WORK TO COMPLETE =>
1) Transcribe the text on intrapreneurs word for word, from "Tomas Chamorro‐Premuzic argues" up to and including "game of intrapreneurship.".
2) Go on writing the text about intrapreneurs, picking up right after its last sentence.

GIVEN TEXT =>
[Start of section]

To build your innovation engine, your firm must excel at operationalizing ideas from your energized people who are willing to do everything they can to fight off internal resistance without creating chaos. This is your bench of corporate innovators: your intrapreneurs.
You already have natural intrapreneurs in your company. Some you know about, but most are hiding. These individuals are not always your top talent or the obvious rebels or mavericks. But they are unique and certainly the opposite of “organization men.” When you find them and support them correctly, and magic will occur.
Intrapreneurs can transform an organization more quickly and effectively than others because they are self‐motivated free thinkers, masters at navigating around bureaucratic and political inertia.
In a firm with 5,000 employees, we’ve found, there are at least 250 natural innovators; of these at least 25 are great intrapreneurs who can build the next business for your firm.
Failed Leadership
Many senior leaders, surprisingly, are actually afraid to promote out-of‐ the‐box thinking for fear of losing their best employees to success and then to competitors; this is a sure sign of failed leadership.
Tomas Chamorro‐Premuzic argues that 70% of successful entrepreneurs got their business idea while working for a previous employer. These talented individuals left because the environment did not have an intrapreneurial process to pitch their ideas–and their bosses were unbearable. We find that smart people leave companies to start their own ventures because their firms did not believe in intrapreneurship as a critical tool for growth.
Successful Intrapreneurs
Based on our work with corporations, we have discovered six patterns of successful intrapreneurs:
Pattern #1: Money Is Not the Measurement. The primary motivation for intrapreneurs is influence with freedom. They want to be rewarded fairly, but money is not the starting point for them. Reward and compensation are a scorecard of how well they are playing the game of intrapreneurship.
Pattern #2: Strategic Scanning. Intrapreneurs are constantly thinking about what is next, one step into the future. These passionate change agents are highly engaged, very clear, and visibly consistent in their work and interactions. They are not sitting around waiting for the world to change; they’re figuring out which part of the world is about to change, and they will arrive just in time to leverage their new insights. Learning is like oxygen to them.

[End of section]

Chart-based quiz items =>
[Start of section]

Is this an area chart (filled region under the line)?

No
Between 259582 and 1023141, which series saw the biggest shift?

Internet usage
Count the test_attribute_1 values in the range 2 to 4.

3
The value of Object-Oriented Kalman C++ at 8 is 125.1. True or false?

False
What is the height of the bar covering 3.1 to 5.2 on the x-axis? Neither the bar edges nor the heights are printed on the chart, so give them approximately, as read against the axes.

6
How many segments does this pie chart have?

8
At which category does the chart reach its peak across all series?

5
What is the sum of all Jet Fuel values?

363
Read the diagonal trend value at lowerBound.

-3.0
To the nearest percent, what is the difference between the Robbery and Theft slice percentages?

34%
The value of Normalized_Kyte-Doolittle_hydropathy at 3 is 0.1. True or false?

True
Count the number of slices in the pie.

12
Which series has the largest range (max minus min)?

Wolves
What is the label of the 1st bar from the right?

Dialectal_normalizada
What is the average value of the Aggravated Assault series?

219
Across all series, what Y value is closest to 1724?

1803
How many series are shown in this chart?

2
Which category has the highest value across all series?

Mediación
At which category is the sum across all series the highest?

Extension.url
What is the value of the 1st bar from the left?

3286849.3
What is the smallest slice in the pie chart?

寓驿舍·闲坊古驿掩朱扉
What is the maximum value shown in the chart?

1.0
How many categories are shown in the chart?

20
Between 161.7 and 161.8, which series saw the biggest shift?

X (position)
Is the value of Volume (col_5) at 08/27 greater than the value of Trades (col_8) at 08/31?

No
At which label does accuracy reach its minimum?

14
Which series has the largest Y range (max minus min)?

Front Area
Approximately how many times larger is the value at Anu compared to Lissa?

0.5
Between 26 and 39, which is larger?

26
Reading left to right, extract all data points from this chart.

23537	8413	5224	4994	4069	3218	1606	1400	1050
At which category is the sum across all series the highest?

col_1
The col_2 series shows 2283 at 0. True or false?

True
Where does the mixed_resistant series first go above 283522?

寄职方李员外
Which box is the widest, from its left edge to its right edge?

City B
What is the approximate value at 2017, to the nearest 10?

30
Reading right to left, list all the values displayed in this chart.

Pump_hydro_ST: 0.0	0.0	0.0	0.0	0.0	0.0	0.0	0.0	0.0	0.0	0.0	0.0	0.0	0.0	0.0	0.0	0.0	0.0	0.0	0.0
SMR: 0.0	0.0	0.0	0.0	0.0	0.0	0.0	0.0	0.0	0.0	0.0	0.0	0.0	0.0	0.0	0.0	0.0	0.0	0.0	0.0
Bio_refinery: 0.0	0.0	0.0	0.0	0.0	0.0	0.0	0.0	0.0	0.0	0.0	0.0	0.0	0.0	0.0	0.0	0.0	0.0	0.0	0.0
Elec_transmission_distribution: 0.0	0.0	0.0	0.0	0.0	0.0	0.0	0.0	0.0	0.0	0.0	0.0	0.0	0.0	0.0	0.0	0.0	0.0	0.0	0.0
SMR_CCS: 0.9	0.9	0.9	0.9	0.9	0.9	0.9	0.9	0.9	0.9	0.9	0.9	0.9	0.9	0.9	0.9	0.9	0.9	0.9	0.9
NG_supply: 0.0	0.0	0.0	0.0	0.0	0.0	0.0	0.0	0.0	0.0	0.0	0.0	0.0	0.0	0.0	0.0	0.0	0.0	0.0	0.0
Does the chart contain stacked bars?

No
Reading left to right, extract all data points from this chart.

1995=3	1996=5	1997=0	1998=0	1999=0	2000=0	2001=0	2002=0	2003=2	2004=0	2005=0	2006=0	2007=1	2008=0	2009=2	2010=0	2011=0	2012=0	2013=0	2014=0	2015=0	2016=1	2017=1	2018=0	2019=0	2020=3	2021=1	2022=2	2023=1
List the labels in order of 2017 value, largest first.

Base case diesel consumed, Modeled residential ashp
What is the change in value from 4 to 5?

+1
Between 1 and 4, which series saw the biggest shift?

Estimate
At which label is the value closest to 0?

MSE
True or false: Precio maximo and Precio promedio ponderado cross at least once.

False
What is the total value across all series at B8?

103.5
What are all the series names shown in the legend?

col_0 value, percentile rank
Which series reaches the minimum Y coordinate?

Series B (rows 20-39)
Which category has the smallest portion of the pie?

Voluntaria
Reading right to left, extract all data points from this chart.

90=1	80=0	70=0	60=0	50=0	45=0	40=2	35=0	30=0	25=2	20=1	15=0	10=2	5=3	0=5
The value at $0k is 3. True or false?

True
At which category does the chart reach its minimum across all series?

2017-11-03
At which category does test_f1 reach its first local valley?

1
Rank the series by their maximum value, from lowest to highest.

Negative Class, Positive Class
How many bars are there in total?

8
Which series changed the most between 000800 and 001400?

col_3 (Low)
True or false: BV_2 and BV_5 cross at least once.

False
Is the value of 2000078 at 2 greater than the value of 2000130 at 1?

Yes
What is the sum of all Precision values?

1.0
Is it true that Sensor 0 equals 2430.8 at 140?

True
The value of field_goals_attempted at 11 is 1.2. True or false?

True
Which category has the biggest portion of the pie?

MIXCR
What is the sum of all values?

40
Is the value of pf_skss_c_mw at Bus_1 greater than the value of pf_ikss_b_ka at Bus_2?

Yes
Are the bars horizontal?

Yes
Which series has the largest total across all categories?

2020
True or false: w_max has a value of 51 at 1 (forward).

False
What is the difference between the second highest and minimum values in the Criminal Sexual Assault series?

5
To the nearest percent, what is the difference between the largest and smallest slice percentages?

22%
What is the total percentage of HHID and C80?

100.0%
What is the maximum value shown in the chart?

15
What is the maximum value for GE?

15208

[End of section]

YOUR WRITTEN ANSWERS =>
1)
Tomas Chamorro‐Premuzic argues that 70% of successful entrepreneurs got their business idea while working for a previous employer. These talented individuals left because the environment did not have an intrapreneurial process to pitch their ideas–and their bosses were unbearable. We find that smart people leave companies to start their own ventures because their firms did not believe in intrapreneurship as a critical tool for growth.
Successful Intrapreneurs
Based on our work with corporations, we have discovered six patterns of successful intrapreneurs:
Pattern #1: Money Is Not the Measurement. The primary motivation for intrapreneurs is influence with freedom. They want to be rewarded fairly, but money is not the starting point for them. Reward and compensation are a scorecard of how well they are playing the game of intrapreneurship.

2)
Pattern #3: Greenhousing. Intrapreneurs tend to contemplate the seed of an idea for days and weeks between calls, meetings, and conversation. As they shine more light on it, the idea becomes clearer, but they don’t yet share it. They know that others may dismiss it without fully appreciating it — so they tend to ideas in their greenhouse, protecting them for a while from potential naysayers.
Pattern #4: Visual Thinking. Visual thinking is a combination of brainstorming, mind mapping, and design thinking. Only after an exciting insight do intrapreneurs seem able to formulate and visualize a series of solutions in their head—rarely do they formulate just one solution. They do not act impulsively on a solution immediately, keenly aware of the need to honor the discovery phase for the new solution, giving it time to develop and crystallize.
Pattern #5: Pivoting. Pivoting is making a significant, often courageous, shift from the current strategic direction. It sounds scary and unfathomable to most mature organizations, although it’s often what is needed to resuscitate a dying company.
For example, Steve Jobs pivoted Apple from being an education and hobby computer company to a consumer electronics company. Wipro of India pivoted from being a small vegetable oil manufacturer to a software outsourcing powerhouse. CEO Tony Hsieh of Zappos pivoted from selling only shoes to becoming an online customer experience company. (In 2009, Amazon bought Zappos for $1.2 billion.) Jeff Bezos pivoted Amazon from being the world’s largest online megamall that sold everybody else’s stuff to selling its own hardware—the Kindle line of readers. This strategy has paid off well—as of this writing, Amazon owns about 60% of the e-reader market share, and its market capitalization value is north of $100 billion.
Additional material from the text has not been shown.